◆ Instructions to follow:
Copy every line of the listing below word for word, keeping the original order.

◆ Provided entries:
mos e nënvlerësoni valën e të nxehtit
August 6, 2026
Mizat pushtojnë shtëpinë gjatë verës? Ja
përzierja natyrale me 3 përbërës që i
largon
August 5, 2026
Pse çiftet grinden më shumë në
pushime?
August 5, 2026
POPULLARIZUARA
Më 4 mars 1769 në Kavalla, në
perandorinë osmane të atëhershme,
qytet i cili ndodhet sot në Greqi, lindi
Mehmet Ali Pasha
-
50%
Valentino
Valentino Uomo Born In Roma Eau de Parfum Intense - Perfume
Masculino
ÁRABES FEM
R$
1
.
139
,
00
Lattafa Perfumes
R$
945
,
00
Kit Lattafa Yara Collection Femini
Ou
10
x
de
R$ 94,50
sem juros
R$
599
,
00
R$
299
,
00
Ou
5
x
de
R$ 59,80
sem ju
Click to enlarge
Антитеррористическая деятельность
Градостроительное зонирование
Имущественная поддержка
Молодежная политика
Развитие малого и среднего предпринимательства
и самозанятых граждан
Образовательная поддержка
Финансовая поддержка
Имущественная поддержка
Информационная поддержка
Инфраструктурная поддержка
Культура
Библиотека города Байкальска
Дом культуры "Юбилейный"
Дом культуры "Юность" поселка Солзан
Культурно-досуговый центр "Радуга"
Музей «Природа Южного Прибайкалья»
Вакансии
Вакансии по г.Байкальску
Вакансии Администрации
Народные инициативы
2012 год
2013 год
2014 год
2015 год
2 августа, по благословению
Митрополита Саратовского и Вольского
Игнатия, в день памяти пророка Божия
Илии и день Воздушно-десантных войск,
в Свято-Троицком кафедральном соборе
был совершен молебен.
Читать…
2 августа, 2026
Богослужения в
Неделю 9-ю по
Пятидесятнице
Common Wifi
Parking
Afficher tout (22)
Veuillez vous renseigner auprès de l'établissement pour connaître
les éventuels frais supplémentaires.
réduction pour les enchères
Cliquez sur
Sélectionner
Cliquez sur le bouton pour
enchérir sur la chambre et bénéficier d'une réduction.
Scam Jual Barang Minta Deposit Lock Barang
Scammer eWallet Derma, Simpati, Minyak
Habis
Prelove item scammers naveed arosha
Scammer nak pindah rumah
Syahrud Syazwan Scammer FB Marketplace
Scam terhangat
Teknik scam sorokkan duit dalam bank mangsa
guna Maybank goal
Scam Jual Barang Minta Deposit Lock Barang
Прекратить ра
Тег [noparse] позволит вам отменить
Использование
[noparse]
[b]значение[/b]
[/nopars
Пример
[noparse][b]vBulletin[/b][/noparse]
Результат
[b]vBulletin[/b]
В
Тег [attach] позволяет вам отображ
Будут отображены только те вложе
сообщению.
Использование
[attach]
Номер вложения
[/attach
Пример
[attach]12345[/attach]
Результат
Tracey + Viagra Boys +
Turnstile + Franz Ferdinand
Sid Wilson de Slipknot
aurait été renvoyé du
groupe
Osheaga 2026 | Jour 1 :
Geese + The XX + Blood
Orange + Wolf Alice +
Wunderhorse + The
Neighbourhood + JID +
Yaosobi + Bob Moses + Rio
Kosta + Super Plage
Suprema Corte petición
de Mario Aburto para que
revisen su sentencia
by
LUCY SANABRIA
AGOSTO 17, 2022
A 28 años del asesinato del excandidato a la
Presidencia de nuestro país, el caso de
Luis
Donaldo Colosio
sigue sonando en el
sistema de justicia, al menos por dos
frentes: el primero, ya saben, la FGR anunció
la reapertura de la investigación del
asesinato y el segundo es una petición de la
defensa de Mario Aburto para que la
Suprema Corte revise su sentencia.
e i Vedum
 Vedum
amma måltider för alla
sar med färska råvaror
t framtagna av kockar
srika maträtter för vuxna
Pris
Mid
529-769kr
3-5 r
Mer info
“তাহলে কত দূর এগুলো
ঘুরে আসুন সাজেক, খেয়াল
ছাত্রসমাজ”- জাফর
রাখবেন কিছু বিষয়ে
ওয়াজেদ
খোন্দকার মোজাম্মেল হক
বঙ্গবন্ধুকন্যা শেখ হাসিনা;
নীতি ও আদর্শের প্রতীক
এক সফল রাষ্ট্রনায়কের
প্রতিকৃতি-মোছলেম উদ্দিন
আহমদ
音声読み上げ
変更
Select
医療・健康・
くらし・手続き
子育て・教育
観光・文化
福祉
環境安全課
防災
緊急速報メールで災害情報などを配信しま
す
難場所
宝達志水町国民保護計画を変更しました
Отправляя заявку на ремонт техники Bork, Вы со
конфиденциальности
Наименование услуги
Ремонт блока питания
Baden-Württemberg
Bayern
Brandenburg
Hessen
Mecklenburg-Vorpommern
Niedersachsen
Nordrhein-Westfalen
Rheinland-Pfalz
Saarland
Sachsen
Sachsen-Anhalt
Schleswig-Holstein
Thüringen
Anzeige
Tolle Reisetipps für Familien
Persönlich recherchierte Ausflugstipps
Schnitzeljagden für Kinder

◆ Your solution:
mos e nënvlerësoni valën e të nxehtit
August 6, 2026
Mizat pushtojnë shtëpinë gjatë verës? Ja
përzierja natyrale me 3 përbërës që i
largon
August 5, 2026
Pse çiftet grinden më shumë në
pushime?
August 5, 2026
POPULLARIZUARA
Më 4 mars 1769 në Kavalla, në
perandorinë osmane të atëhershme,
qytet i cili ndodhet sot në Greqi, lindi
Mehmet Ali Pasha
-
50%
Valentino
Valentino Uomo Born In Roma Eau de Parfum Intense - Perfume
Masculino
ÁRABES FEM
R$
1
.
139
,
00
Lattafa Perfumes
R$
945
,
00
Kit Lattafa Yara Collection Femini
Ou
10
x
de
R$ 94,50
sem juros
R$
599
,
00
R$
299
,
00
Ou
5
x
de
R$ 59,80
sem ju
Click to enlarge
Антитеррористическая деятельность
Градостроительное зонирование
Имущественная поддержка
Молодежная политика
Развитие малого и среднего предпринимательства
и самозанятых граждан
Образовательная поддержка
Финансовая поддержка
Имущественная поддержка
Информационная поддержка
Инфраструктурная поддержка
Культура
Библиотека города Байкальска
Дом культуры "Юбилейный"
Дом культуры "Юность" поселка Солзан
Культурно-досуговый центр "Радуга"
Музей «Природа Южного Прибайкалья»
Вакансии
Вакансии по г.Байкальску
Вакансии Администрации
Народные инициативы
2012 год
2013 год
2014 год
2015 год
2 августа, по благословению
Митрополита Саратовского и Вольского
Игнатия, в день памяти пророка Божия
Илии и день Воздушно-десантных войск,
в Свято-Троицком кафедральном соборе
был совершен молебен.
Читать…
2 августа, 2026
Богослужения в
Неделю 9-ю по
Пятидесятнице
Common Wifi
Parking
Afficher tout (22)
Veuillez vous renseigner auprès de l'établissement pour connaître
les éventuels frais supplémentaires.
réduction pour les enchères
Cliquez sur
Sélectionner
Cliquez sur le bouton pour
enchérir sur la chambre et bénéficier d'une réduction.
Scam Jual Barang Minta Deposit Lock Barang
Scammer eWallet Derma, Simpati, Minyak
Habis
Prelove item scammers naveed arosha
Scammer nak pindah rumah
Syahrud Syazwan Scammer FB Marketplace
Scam terhangat
Teknik scam sorokkan duit dalam bank mangsa
guna Maybank goal
Scam Jual Barang Minta Deposit Lock Barang
Прекратить ра
Тег [noparse] позволит вам отменить
Использование
[noparse]
[b]значение[/b]
[/nopars
Пример
[noparse][b]vBulletin[/b][/noparse]
Результат
[b]vBulletin[/b]
В
Тег [attach] позволяет вам отображ
Будут отображены только те вложе
сообщению.
Использование
[attach]
Номер вложения
[/attach
Пример
[attach]12345[/attach]
Результат
Tracey + Viagra Boys +
Turnstile + Franz Ferdinand
Sid Wilson de Slipknot
aurait été renvoyé du
groupe
Osheaga 2026 | Jour 1 :
Geese + The XX + Blood
Orange + Wolf Alice +
Wunderhorse + The
Neighbourhood + JID +
Yaosobi + Bob Moses + Rio
Kosta + Super Plage
Suprema Corte petición
de Mario Aburto para que
revisen su sentencia
by
LUCY SANABRIA
AGOSTO 17, 2022
A 28 años del asesinato del excandidato a la
Presidencia de nuestro país, el caso de
Luis
Donaldo Colosio
sigue sonando en el
sistema de justicia, al menos por dos
frentes: el primero, ya saben, la FGR anunció
la reapertura de la investigación del
asesinato y el segundo es una petición de la
defensa de Mario Aburto para que la
Suprema Corte revise su sentencia.
e i Vedum
 Vedum
amma måltider för alla
sar med färska råvaror
t framtagna av kockar
srika maträtter för vuxna
Pris
Mid
529-769kr
3-5 r
Mer info
“তাহলে কত দূর এগুলো
ঘুরে আসুন সাজেক, খেয়াল
ছাত্রসমাজ”- জাফর
রাখবেন কিছু বিষয়ে
ওয়াজেদ
খোন্দকার মোজাম্মেল হক
বঙ্গবন্ধুকন্যা শেখ হাসিনা;
নীতি ও আদর্শের প্রতীক
এক সফল রাষ্ট্রনায়কের
প্রতিকৃতি-মোছলেম উদ্দিন
আহমদ
音声読み上げ
変更
Select
医療・健康・
くらし・手続き
子育て・教育
観光・文化
福祉
環境安全課
防災
緊急速報メールで災害情報などを配信しま
す
難場所
宝達志水町国民保護計画を変更しました
Отправляя заявку на ремонт техники Bork, Вы со
конфиденциальности
Наименование услуги
Ремонт блока питания
Baden-Württemberg
Bayern
Brandenburg
Hessen
Mecklenburg-Vorpommern
Niedersachsen
Nordrhein-Westfalen
Rheinland-Pfalz
Saarland
Sachsen
Sachsen-Anhalt
Schleswig-Holstein
Thüringen
Anzeige
Tolle Reisetipps für Familien
Persönlich recherchierte Ausflugstipps
Schnitzeljagden für Kinder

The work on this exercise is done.